Bull was a close friend of the distinguished psychic researcher James H. Hyslop (1854-1920). Hyslop had already concluded that some individuals believed to be insane might be victims of spirit obsession. When Hyslop was dying, he requested Bull to carry on investigating this hypothesis. As a responsible physician, Bull first sought conventional explanations and treatment of mental breakdowns, but in certain instances where normal diagnosis and treatment seemed ineffective, he looked for a psychic cause. His procedure in such cases was to bring the patient into contact with a medium who had no prior knowledge of the patient to elicit forgotten memories and sometimes describe obsessing entities.

Helen C. Lambert, secretary to Bull, wrote in Psychic Science (July 1927):

"Of patients whom I have seen cured by Dr. Bull's method, three had been in State institutions for the insane, and one of these had to be restrained in a straight jacket. This last is a young girl who is now trying to obtain a position that will enable her to leave the difficult home environment which had much to do with her breakdown. Another is a woman who had been in five different institutions, twice in the Boris Sidis Sanitorium, and was considered incurable when she came to Dr. Bull. Some of the patients are persons who had not reached the point of being put under restraint, and whose condition was only incipient. Certain nervous cases have been persons who were not actually obsessed, but rather overshadowed by entities who pressed too close to them, casting on the patients a reflection of their bodily memories and ills, and causing dissociation."

Mrs.

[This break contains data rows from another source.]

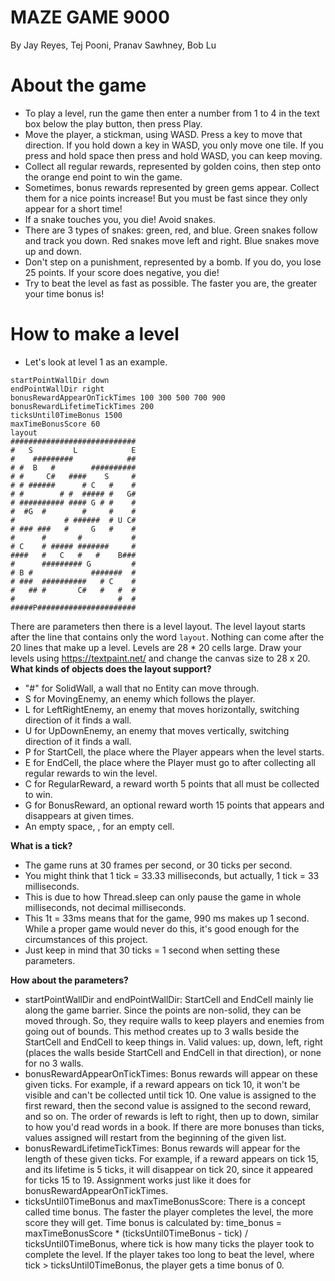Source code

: # MAZE GAME 9000
By Jay Reyes, Tej Pooni, Pranav Sawhney, Bob Lu
# About the game
- To play a level, run the game then enter a number from 1 to 4 in the text box below the play button, then press Play.
- Move the player, a stickman, using WASD. Press a key to move that direction. If you hold down a key in WASD, you only move one tile. If you press and hold space then press and hold WASD, you can keep moving.
- Collect all regular rewards, represented by golden coins, then step onto the orange end point to win the game.
- Sometimes, bonus rewards represented by green gems appear. Collect them for a nice points increase! But you must be fast since they only appear for a short time!
- If a snake touches you, you die! Avoid snakes.
- There are 3 types of snakes: green, red, and blue. Green snakes follow and track you down. Red snakes move left and right. Blue snakes move up and down.
- Don't step on a punishment, represented by a bomb. If you do, you lose 25 points. If your score does negative, you die!
- Try to beat the level as fast as possible. The faster you are, the greater your time bonus is!

# How to make a level
- Let's look at level 1 as an example.
```
startPointWallDir down
endPointWallDir right
bonusRewardAppearOnTickTimes 100 300 500 700 900
bonusRewardLifetimeTickTimes 200
ticksUntil0TimeBonus 1500
maxTimeBonusScore 60
layout
############################
#   S         L            E
#    #########            ##
# #  B   #        ##########
# #     C#   ####    S     #
# # ######      # C   #    #
# #        # #  ##### #   G#
# ########## #### G # #    #
#  #G  #        #     #    #
#           # ######  # U C#
# ### ###   #     G   #    #
#      #       #           #
# C    # ##### #######     #
####   #   C   #   #    B###
#      ######### G         #
# B #             #######  #
# ###  ##########   # C    #
#   ## #       C#   #   #  #
#                       #  #
#####P######################
```
There are parameters then there is a level layout.
The level layout starts after the line that contains only the word `layout`. Nothing can come after the 20 lines that make up a level. Levels are 28 * 20 cells large. Draw your levels using https://textpaint.net/ and change the canvas size to 28 x 20.
**What kinds of objects does the layout support?**
- "#" for SolidWall, a wall that no Entity can move through.
- S for MovingEnemy, an enemy which follows the player.
- L for LeftRightEnemy, an enemy that moves horizontally, switching direction of it finds a wall.
- U for UpDownEnemy, an enemy that moves vertically, switching direction of it finds a wall.
- P for StartCell, the place where the Player appears when the level starts.
- E for EndCell, the place where the Player must go to after collecting all regular rewards to win the level.
- C for RegularReward, a reward worth 5 points that all must be collected to win.
- G for BonusReward, an optional reward worth 15 points that appears and disappears at given times.
- An empty space, , for an empty cell.

**What is a tick?**
- The game runs at 30 frames per second, or 30 ticks per second.
- You might think that 1 tick = 33.33 milliseconds, but actually, 1 tick = 33 milliseconds.
- This is due to how Thread.sleep can only pause the game in whole milliseconds, not decimal milliseconds.
- This 1t = 33ms means that for the game, 990 ms makes up 1 second. While a proper game would never do this, it's good enough for the circumstances of this project.
- Just keep in mind that 30 ticks = 1 second when setting these parameters.


**How about the parameters?**
- startPointWallDir and endPointWallDir: StartCell and EndCell mainly lie along the game barrier. Since the points are non-solid, they can be moved through. So, they require walls to keep players and enemies from going out of bounds. This method creates up to 3 walls beside the StartCell and EndCell to keep things in. Valid values: up, down, left, right (places the walls beside StartCell and EndCell in that direction), or none for no 3 walls.
- bonusRewardAppearOnTickTimes: Bonus rewards will appear on these given ticks. For example, if a reward appears on tick 10, it won't be visible and can't be collected until tick 10. One value is assigned to the first reward, then the second value is assigned to the second reward, and so on. The order of rewards is left to right, then up to down, similar to how you'd read words in a book. If there are more bonuses than ticks, values assigned will restart from the beginning of the given list.
- bonusRewardLifetimeTickTimes: Bonus rewards will appear for the length of these given ticks. For example, if a reward appears on tick 15, and its lifetime is 5 ticks, it will disappear on tick 20, since it appeared for ticks 15 to 19. Assignment works just like it does for bonusRewardAppearOnTickTimes.
- ticksUntil0TimeBonus and maxTimeBonusScore: There is a concept called time bonus. The faster the player completes the level, the more score they will get. Time bonus is calculated by: time_bonus = maxTimeBonusScore * (ticksUntil0TimeBonus - tick) / ticksUntil0TimeBonus, where tick is how many ticks the player took to complete the level. If the player takes too long to beat the level, where tick > ticksUntil0TimeBonus, the player gets a time bonus of 0.
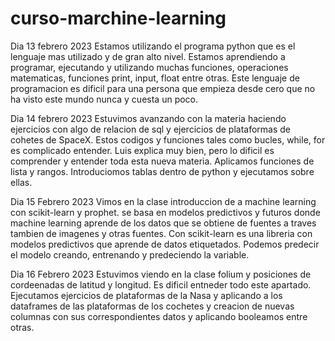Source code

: # curso-marchine-learning
Dia 13 febrero 2023
Estamos utilizando el programa python que es el lenguaje mas utilizado y de gran alto nivel.
Estamos aprendiendo a programar, ejecutando y utilizando muchas funciones, operaciones matematicas, funciones print, input, float entre otras.
Este lenguaje de programacion es dificil para una persona que empieza desde cero que no ha visto este mundo nunca y cuesta un poco.

Dia 14 febrero 2023
Estuvimos avanzando con la materia haciendo ejercicios con algo de relacion de sql y ejercicios de plataformas de cohetes de SpaceX.
Estos codigos y funciones tales como bucles, while, for es complicado entender.
Luis explica muy bien, pero lo dificil es comprender y entender toda esta nueva materia.
Aplicamos funciones de lista y rangos.
Introduciomos tablas dentro de python y ejecutamos sobre ellas.

Dia 15 Febrero 2023
Vimos en la clase introduccion de a machine learning con scikit-learn y prophet.
se basa en modelos predictivos y futuros donde machine learning aprende de los datos que se obtiene de fuentes a traves tambien de imagenes y otras fuentes.
Con scikit-learn es una libreria con modelos predictivos que aprende de datos etiquetados.
Podemos predecir el modelo creando, entrenando y predeciendo la variable.

Dia 16 Febrero 2023
Estuvimos viendo en la clase folium y posiciones de cordeenadas de latitud y longitud. Es dificil entneder todo este apartado. Ejecutamos ejercicios de plataformas de la
Nasa y aplicando a los dataframes de las plataformas de los cochetes y creacion de nuevas columnas con sus correspondientes datos y aplicando booleamos entre otras.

Duke, Dr. Bull's medium through whom he pleaded with the obsessing entities, was a woman of education. At first she was completely conscious of the messages that were given through her, but later speech control developed and proceedings became easier and more efficient. Under the title Analysis of Unusual Experiences in Healing Relative to Diseased Minds and Results of Materialism Foreshadowed (1932), Bull published his conclusions after 20 years of research. He ascribed the possibility of obsession to some accidental alteration in the nervous system and fully endorsed the Spiritualistic methods of cure. Somewhat similar work to that of Bull was carried out by Dr. Carl A. Wickland in Los Angeles, California.

Sources:

Bull, Titus. "Mental Obsession and the Latent Faculty." Journal of the American Society for Psychical Research 32 (1938): 260. . "Resistance to Metaphysical Science." Journal of the American Society for Psychical Research 17 (1927): 645.